Problem statement
Copy every line of the data below word for word, keeping the original order, spelling and punctuation.

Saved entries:
◇ ◇ ◇ ◇ ◇

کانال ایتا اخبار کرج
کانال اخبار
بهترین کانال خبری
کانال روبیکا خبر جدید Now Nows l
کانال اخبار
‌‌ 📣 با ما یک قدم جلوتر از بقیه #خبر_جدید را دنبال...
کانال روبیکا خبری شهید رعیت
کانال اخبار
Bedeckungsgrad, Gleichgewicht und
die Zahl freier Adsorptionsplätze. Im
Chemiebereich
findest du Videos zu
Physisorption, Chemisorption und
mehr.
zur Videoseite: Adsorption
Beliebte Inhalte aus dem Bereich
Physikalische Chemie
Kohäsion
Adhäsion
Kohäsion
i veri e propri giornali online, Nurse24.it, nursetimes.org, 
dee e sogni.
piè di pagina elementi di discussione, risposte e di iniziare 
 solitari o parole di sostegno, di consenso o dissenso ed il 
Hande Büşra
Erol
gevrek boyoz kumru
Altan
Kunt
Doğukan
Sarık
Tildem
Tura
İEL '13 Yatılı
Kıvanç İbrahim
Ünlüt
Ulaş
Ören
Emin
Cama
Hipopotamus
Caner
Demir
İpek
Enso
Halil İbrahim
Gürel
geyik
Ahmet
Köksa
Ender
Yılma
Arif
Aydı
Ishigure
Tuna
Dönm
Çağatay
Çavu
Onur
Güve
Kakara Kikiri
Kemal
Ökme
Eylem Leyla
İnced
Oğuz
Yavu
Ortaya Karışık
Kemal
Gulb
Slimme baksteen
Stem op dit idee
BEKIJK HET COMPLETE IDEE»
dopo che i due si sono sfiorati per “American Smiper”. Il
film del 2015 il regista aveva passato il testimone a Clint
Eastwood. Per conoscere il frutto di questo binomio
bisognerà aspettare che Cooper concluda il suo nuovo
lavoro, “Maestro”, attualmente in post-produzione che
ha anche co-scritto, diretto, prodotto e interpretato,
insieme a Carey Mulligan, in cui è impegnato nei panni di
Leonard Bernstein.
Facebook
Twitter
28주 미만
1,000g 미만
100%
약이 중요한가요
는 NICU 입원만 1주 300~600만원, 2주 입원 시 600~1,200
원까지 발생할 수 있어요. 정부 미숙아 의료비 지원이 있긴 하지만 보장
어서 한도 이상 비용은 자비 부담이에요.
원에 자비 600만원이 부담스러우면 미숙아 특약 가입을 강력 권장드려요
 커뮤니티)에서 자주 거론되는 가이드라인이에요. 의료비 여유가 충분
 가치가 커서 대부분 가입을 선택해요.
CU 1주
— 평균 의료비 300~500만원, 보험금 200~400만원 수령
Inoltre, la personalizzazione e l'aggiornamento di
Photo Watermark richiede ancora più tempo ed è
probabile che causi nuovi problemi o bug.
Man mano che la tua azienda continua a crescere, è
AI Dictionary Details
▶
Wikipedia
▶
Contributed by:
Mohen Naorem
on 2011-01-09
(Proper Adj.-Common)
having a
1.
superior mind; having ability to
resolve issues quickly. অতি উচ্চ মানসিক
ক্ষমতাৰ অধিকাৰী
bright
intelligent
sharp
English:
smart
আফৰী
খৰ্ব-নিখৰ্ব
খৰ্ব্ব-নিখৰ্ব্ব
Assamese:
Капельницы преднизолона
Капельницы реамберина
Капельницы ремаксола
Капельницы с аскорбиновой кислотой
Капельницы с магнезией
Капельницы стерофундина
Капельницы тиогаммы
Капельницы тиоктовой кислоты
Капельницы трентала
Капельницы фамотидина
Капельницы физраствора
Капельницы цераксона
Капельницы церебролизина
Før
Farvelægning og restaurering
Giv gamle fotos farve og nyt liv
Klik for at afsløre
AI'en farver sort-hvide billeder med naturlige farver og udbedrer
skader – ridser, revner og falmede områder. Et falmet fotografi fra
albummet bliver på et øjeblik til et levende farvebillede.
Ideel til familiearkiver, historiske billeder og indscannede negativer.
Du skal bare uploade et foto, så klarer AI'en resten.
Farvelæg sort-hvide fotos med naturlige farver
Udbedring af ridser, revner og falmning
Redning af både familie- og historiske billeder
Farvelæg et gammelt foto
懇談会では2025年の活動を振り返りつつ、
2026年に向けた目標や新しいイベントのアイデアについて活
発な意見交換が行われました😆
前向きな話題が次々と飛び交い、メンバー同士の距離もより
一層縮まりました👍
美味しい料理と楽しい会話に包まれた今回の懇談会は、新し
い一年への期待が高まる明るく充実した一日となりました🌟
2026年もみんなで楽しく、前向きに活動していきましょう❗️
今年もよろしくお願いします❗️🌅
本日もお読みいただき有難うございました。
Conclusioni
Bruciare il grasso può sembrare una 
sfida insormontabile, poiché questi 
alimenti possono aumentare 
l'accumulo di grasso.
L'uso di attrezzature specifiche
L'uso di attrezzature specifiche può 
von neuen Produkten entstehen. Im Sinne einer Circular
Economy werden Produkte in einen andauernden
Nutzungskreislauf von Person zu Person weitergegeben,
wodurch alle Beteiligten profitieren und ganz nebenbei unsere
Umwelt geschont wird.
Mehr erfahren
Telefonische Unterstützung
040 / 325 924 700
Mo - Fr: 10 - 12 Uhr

◇ ◇ ◇ ◇ ◇

Answer to this task
کانال ایتا اخبار کرج
کانال اخبار
بهترین کانال خبری
کانال روبیکا خبر جدید Now Nows l
کانال اخبار
‌‌ 📣 با ما یک قدم جلوتر از بقیه #خبر_جدید را دنبال...
کانال روبیکا خبری شهید رعیت
کانال اخبار
Bedeckungsgrad, Gleichgewicht und
die Zahl freier Adsorptionsplätze. Im
Chemiebereich
findest du Videos zu
Physisorption, Chemisorption und
mehr.
zur Videoseite: Adsorption
Beliebte Inhalte aus dem Bereich
Physikalische Chemie
Kohäsion
Adhäsion
Kohäsion
i veri e propri giornali online, Nurse24.it, nursetimes.org, 
dee e sogni.
piè di pagina elementi di discussione, risposte e di iniziare 
 solitari o parole di sostegno, di consenso o dissenso ed il 
Hande Büşra
Erol
gevrek boyoz kumru
Altan
Kunt
Doğukan
Sarık
Tildem
Tura
İEL '13 Yatılı
Kıvanç İbrahim
Ünlüt
Ulaş
Ören
Emin
Cama
Hipopotamus
Caner
Demir
İpek
Enso
Halil İbrahim
Gürel
geyik
Ahmet
Köksa
Ender
Yılma
Arif
Aydı
Ishigure
Tuna
Dönm
Çağatay
Çavu
Onur
Güve
Kakara Kikiri
Kemal
Ökme
Eylem Leyla
İnced
Oğuz
Yavu
Ortaya Karışık
Kemal
Gulb
Slimme baksteen
Stem op dit idee
BEKIJK HET COMPLETE IDEE»
dopo che i due si sono sfiorati per “American Smiper”. Il
film del 2015 il regista aveva passato il testimone a Clint
Eastwood. Per conoscere il frutto di questo binomio
bisognerà aspettare che Cooper concluda il suo nuovo
lavoro, “Maestro”, attualmente in post-produzione che
ha anche co-scritto, diretto, prodotto e interpretato,
insieme a Carey Mulligan, in cui è impegnato nei panni di
Leonard Bernstein.
Facebook
Twitter
28주 미만
1,000g 미만
100%
약이 중요한가요
는 NICU 입원만 1주 300~600만원, 2주 입원 시 600~1,200
원까지 발생할 수 있어요. 정부 미숙아 의료비 지원이 있긴 하지만 보장
어서 한도 이상 비용은 자비 부담이에요.
원에 자비 600만원이 부담스러우면 미숙아 특약 가입을 강력 권장드려요
 커뮤니티)에서 자주 거론되는 가이드라인이에요. 의료비 여유가 충분
 가치가 커서 대부분 가입을 선택해요.
CU 1주
— 평균 의료비 300~500만원, 보험금 200~400만원 수령
Inoltre, la personalizzazione e l'aggiornamento di
Photo Watermark richiede ancora più tempo ed è
probabile che causi nuovi problemi o bug.
Man mano che la tua azienda continua a crescere, è
AI Dictionary Details
▶
Wikipedia
▶
Contributed by:
Mohen Naorem
on 2011-01-09
(Proper Adj.-Common)
having a
1.
superior mind; having ability to
resolve issues quickly. অতি উচ্চ মানসিক
ক্ষমতাৰ অধিকাৰী
bright
intelligent
sharp
English:
smart
আফৰী
খৰ্ব-নিখৰ্ব
খৰ্ব্ব-নিখৰ্ব্ব
Assamese:
Капельницы преднизолона
Капельницы реамберина
Капельницы ремаксола
Капельницы с аскорбиновой кислотой
Капельницы с магнезией
Капельницы стерофундина
Капельницы тиогаммы
Капельницы тиоктовой кислоты
Капельницы трентала
Капельницы фамотидина
Капельницы физраствора
Капельницы цераксона
Капельницы церебролизина
Før
Farvelægning og restaurering
Giv gamle fotos farve og nyt liv
Klik for at afsløre
AI'en farver sort-hvide billeder med naturlige farver og udbedrer
skader – ridser, revner og falmede områder. Et falmet fotografi fra
albummet bliver på et øjeblik til et levende farvebillede.
Ideel til familiearkiver, historiske billeder og indscannede negativer.
Du skal bare uploade et foto, så klarer AI'en resten.
Farvelæg sort-hvide fotos med naturlige farver
Udbedring af ridser, revner og falmning
Redning af både familie- og historiske billeder
Farvelæg et gammelt foto
懇談会では2025年の活動を振り返りつつ、
2026年に向けた目標や新しいイベントのアイデアについて活
発な意見交換が行われました😆
前向きな話題が次々と飛び交い、メンバー同士の距離もより
一層縮まりました👍
美味しい料理と楽しい会話に包まれた今回の懇談会は、新し
い一年への期待が高まる明るく充実した一日となりました🌟
2026年もみんなで楽しく、前向きに活動していきましょう❗️
今年もよろしくお願いします❗️🌅
本日もお読みいただき有難うございました。
Conclusioni
Bruciare il grasso può sembrare una 
sfida insormontabile, poiché questi 
alimenti possono aumentare 
l'accumulo di grasso.
L'uso di attrezzature specifiche
L'uso di attrezzature specifiche può 
von neuen Produkten entstehen. Im Sinne einer Circular
Economy werden Produkte in einen andauernden
Nutzungskreislauf von Person zu Person weitergegeben,
wodurch alle Beteiligten profitieren und ganz nebenbei unsere
Umwelt geschont wird.
Mehr erfahren
Telefonische Unterstützung
040 / 325 924 700
Mo - Fr: 10 - 12 Uhr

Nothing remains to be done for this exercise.